Canny Outlaw is a community of practical writers, thinkers and professionals whose purpose is to ask what is happening, how we got here and what we should do about it. Many of our venerable publications no longer fulfil their public role, and though we are living through a period of great upheaval and possibility in journalism, I couldn’t find the voice I wanted to hear—a civic-minded publication
for thoughtful people who are restless and dissatisfied with the way things are. I’m talking here about the sort of people who are politically aware but who detest politics, who love to know what is going on but hate following the news. People whose sense of unease with the world comes not only from the fact that so many of the solutions we employ aren’t working, but that we so often have failed to adequately understand the problems in the first place.
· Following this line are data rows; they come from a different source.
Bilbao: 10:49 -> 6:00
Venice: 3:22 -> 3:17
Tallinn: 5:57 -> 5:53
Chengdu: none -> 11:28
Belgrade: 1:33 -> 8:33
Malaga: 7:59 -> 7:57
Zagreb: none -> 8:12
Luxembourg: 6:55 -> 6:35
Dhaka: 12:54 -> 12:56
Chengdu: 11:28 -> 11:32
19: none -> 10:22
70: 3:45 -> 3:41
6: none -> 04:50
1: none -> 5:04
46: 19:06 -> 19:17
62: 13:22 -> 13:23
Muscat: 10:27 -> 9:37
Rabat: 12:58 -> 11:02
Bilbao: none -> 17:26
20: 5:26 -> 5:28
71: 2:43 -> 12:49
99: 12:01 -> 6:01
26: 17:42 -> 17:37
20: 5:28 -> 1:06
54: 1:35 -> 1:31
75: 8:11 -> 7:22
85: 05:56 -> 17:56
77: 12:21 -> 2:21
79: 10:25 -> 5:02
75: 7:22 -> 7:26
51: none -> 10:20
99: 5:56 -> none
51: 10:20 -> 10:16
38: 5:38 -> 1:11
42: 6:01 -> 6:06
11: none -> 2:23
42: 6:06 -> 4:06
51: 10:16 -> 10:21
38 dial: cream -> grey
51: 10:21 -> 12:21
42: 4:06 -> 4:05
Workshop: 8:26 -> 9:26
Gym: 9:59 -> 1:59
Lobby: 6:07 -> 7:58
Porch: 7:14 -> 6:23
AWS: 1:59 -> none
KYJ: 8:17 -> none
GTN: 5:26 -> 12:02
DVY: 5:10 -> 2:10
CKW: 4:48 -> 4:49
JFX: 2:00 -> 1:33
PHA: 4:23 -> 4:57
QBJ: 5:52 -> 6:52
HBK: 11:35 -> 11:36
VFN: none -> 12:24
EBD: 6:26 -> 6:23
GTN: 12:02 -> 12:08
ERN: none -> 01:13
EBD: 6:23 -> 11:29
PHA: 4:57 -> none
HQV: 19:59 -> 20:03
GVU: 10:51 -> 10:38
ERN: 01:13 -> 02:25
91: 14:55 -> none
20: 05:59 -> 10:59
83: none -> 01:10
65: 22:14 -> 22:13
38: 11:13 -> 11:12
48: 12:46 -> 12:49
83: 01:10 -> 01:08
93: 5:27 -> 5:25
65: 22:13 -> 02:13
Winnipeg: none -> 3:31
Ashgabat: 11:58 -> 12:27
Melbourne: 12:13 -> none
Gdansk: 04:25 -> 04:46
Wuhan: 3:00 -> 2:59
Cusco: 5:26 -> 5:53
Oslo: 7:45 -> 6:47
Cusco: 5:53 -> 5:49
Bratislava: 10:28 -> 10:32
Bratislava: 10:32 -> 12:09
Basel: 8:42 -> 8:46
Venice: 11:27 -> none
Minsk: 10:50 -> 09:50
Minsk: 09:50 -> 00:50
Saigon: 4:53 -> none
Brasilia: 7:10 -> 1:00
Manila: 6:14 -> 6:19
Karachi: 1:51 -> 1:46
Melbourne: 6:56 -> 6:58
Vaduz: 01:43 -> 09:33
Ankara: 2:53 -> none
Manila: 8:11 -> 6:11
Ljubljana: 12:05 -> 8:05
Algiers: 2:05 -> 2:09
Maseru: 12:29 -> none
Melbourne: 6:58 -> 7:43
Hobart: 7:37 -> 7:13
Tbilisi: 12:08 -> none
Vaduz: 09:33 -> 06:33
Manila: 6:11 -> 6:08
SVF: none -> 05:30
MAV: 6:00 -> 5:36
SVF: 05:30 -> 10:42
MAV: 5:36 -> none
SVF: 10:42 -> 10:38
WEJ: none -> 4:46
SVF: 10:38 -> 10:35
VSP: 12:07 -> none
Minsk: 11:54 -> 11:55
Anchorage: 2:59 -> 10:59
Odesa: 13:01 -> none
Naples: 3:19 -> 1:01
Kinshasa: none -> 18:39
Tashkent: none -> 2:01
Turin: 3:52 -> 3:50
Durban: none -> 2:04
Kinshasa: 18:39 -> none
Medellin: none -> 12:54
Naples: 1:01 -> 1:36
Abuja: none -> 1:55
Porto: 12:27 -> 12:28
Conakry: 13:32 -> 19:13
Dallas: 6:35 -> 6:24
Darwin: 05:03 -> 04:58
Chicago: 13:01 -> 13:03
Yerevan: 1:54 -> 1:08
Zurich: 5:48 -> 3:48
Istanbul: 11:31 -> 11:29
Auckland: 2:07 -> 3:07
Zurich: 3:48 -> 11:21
As the late, great Tony Judt puts it:
"Something is profoundly wrong with the way we live today … We know what things cost but have no idea what they are worth. Is it just? Is it right? Will it help bring about a better society or a better world? Those used to be the political questions, even if they invited no easy answers. We must learn once again to pose them." Canny Outlaw, though modest in size and scope, is a serious attempt to answer Judt’s challenge. It is a project that attempts to restore virtue in public life, as well as recover a great host of other important things we’ve forgotten. My fellow contributors and I strive to bring you a melange of quality original and encore feature content from a wide range of voices, as well as daily clippings from around the web and the occasional editorial vent. The publication’s tone is tragic, but hopeful. Although it often starts from the assumption that things are definitely not ok, and despite frequently expressing deep frustration with the world, it never succumbs to cynicism, for that would be to deny the hope that things might get better. Canny Outlaw comes to you therefore in the tradition of public interest—it is both free of advertising and free of charge. Despite the grand themes, my aims are modest. I aspire simply to offer you something different to the usual fare, flirting with what is topical chiefly as a way of exploring what is timeless.